Clooney also directs and the smartest move he made was assembling an ensemble cast of some of the best actors working today. Clooney plays Pennsylvania Governor Mike Morris, who is one of two still-standing Democratic Presidential contenders on the verge of the Ohio primary. His Campaign Manager is grizzled campaign veteran Paul, played with staunch principals and a black-and-white rule book by Philip Seymour Hoffman. Their talented and idealistic Press Secretary Stephen is played by Ryan Gosling, who talks more in the first scene than he did in the entire movie Drive. Their opponent’s manager Tom Duffy is played by Paul Giamatti. Duffy oozes cynicism and seems to have misplaced the rule book that Paul holds so dearly.

 The film begins with the set-up so we get a feel for just how strong or weak of character each of these men are. Morris (Clooney) is obviously an Obama-type idealist who claims his religion is the US Consitution. He says this while gently poking fun at his opponent’s Christian beliefs. We see just how talented Stephen (Gosling) character is at handling the words that his candidate speaks and we see Paul (PSH) in full back room politico maneuvering.
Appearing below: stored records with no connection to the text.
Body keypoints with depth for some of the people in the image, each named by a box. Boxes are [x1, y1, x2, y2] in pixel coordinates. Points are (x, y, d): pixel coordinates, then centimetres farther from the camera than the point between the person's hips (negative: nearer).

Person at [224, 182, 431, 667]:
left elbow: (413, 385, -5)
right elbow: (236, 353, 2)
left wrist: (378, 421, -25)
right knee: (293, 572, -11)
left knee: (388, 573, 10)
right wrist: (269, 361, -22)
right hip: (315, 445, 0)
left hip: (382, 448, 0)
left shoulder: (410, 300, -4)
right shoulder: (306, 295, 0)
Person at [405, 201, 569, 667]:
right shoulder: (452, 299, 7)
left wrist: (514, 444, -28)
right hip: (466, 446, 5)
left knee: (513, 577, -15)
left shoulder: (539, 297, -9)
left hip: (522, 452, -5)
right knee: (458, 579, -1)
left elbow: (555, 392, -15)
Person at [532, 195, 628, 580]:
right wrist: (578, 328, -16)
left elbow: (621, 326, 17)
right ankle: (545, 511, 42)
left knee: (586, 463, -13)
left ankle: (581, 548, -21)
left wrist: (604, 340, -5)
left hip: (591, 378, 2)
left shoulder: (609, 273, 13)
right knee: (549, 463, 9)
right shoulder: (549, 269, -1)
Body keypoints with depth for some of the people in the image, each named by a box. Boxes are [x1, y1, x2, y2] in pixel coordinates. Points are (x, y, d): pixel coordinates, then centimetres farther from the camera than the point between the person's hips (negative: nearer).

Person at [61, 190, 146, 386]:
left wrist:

 The film has two huge points where the mood swings. The first is a contrived, definite no-no meeting between the ambitious Stephen and the shrewd Duffy. The second is a sequence between Stephen and a 20 year old campaign intern named Molly (Evan Rachel Wood), who also happens to be the daughter of the Chairman of the DNC. These two events turn the film from political thriller to melodramatic Hollywood fare. That doesn’t make it less of a movie, it’s just different than it began.

 Cat and mouse games ensue and we see just who is the master manipulator amongst a group of professionals. This is one of those films where the individual pieces are actually more interesting than the whole pie. There are two really excellent exchanges between Gosling and Hoffman. Ms. Wood steals her scenes with ease. Jeffrey Wright nails his brief time as a desperate Senator negotiating the best deal possible. Giamatti’s last scene with Gosling is a work of art. The only thing missing is a confrontation between Giamatti and Hoffman. THAT alone would be worth the price of admission.  We also get a glimpse of the give-and-take gamesmanship between the campaign (Gosling) and the media (Marisa Tomei).
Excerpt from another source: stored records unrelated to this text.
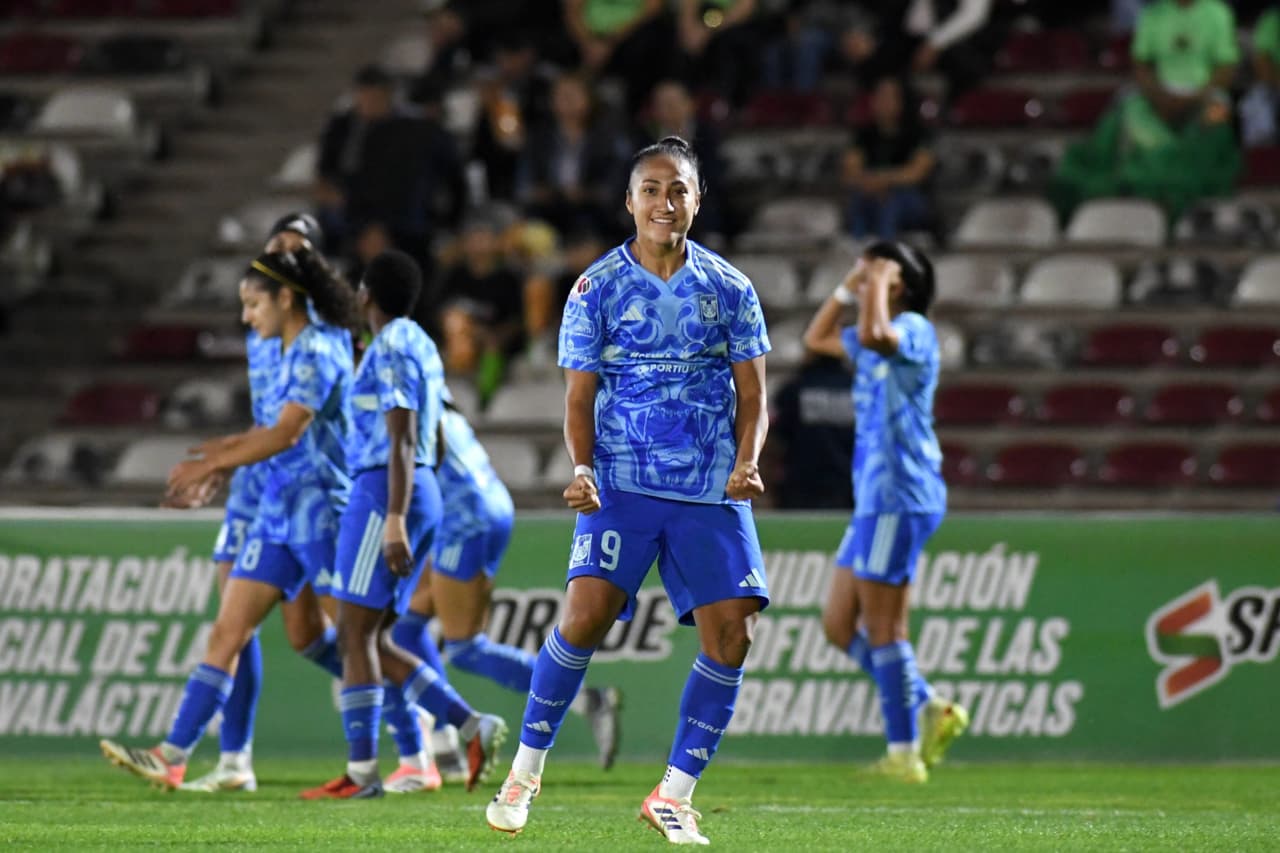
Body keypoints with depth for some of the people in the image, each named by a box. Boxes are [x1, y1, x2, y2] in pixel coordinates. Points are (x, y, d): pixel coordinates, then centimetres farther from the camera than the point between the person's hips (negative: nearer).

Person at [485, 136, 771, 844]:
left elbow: (752, 396, 8)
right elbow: (579, 399, 3)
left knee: (730, 632, -8)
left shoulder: (730, 289, 7)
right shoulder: (597, 289, 2)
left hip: (712, 491, 2)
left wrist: (746, 463, -11)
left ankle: (675, 796, 4)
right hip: (622, 484, -2)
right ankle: (525, 769, -2)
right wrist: (581, 467, -15)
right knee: (586, 613, -19)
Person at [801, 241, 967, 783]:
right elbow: (816, 340, 34)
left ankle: (904, 753, -4)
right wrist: (846, 289, 22)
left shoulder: (913, 329, -10)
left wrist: (878, 285, -17)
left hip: (899, 496, -10)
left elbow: (873, 335, -33)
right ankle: (932, 709, 9)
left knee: (882, 629, -7)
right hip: (874, 496, 10)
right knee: (839, 625, 9)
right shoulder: (878, 339, 18)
You might be surprised that Clooney actually minimizes the political meanderings, though he does get in a few jabs at the Republicans. This is more character drama … how far can your ideals and morals carry you. What is your breaking point? Where is the line between realist and idealist? Is it betrayal if you act for the right reason? The final shot of film is superb. Et tu, Brute.
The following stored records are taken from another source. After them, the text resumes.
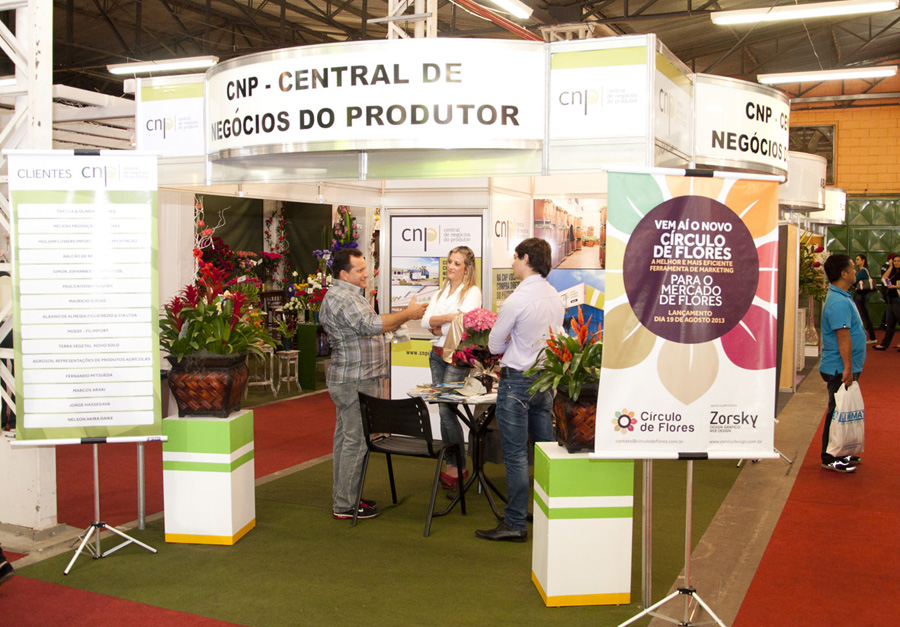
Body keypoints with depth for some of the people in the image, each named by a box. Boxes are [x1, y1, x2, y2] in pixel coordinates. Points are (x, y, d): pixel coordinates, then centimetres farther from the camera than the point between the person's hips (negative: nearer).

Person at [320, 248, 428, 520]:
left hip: (346, 379, 12)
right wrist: (407, 314, -16)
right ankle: (345, 505, 0)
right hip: (356, 381, -12)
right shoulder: (344, 298, -18)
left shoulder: (345, 295, 18)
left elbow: (368, 326, 20)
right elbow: (373, 325, -26)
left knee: (345, 437, 15)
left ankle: (343, 497, 24)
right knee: (356, 440, -7)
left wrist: (402, 316, 11)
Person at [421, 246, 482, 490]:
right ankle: (449, 463, 16)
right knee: (443, 410, 8)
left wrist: (437, 327, -8)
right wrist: (448, 317, -13)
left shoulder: (472, 292, -4)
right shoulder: (441, 292, 16)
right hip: (437, 355, 7)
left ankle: (460, 467, -1)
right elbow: (425, 321, 2)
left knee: (446, 409, -12)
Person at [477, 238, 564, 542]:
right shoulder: (556, 297, 6)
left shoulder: (517, 300, -17)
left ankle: (515, 523, 3)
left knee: (515, 454, -2)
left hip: (517, 380, -8)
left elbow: (494, 345, -9)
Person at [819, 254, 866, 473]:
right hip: (840, 369, -10)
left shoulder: (842, 298, 13)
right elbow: (843, 337, -26)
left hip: (845, 367, 10)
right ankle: (830, 459, 5)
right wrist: (847, 368, -27)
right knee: (837, 412, -3)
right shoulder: (838, 302, -22)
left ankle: (839, 453, 27)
SEE THIS MOVIE IF: you don’t mind a mixture of political drama and traditional Hollywood melodrama, especially when performed by a group of top notch actors OR you are convinced that only Republicans do bad things

SKIP THIS MOVIE IF: you only want a full-fledged political expose’ around running for political office OR you still believe that politicians and idealists are above reproach.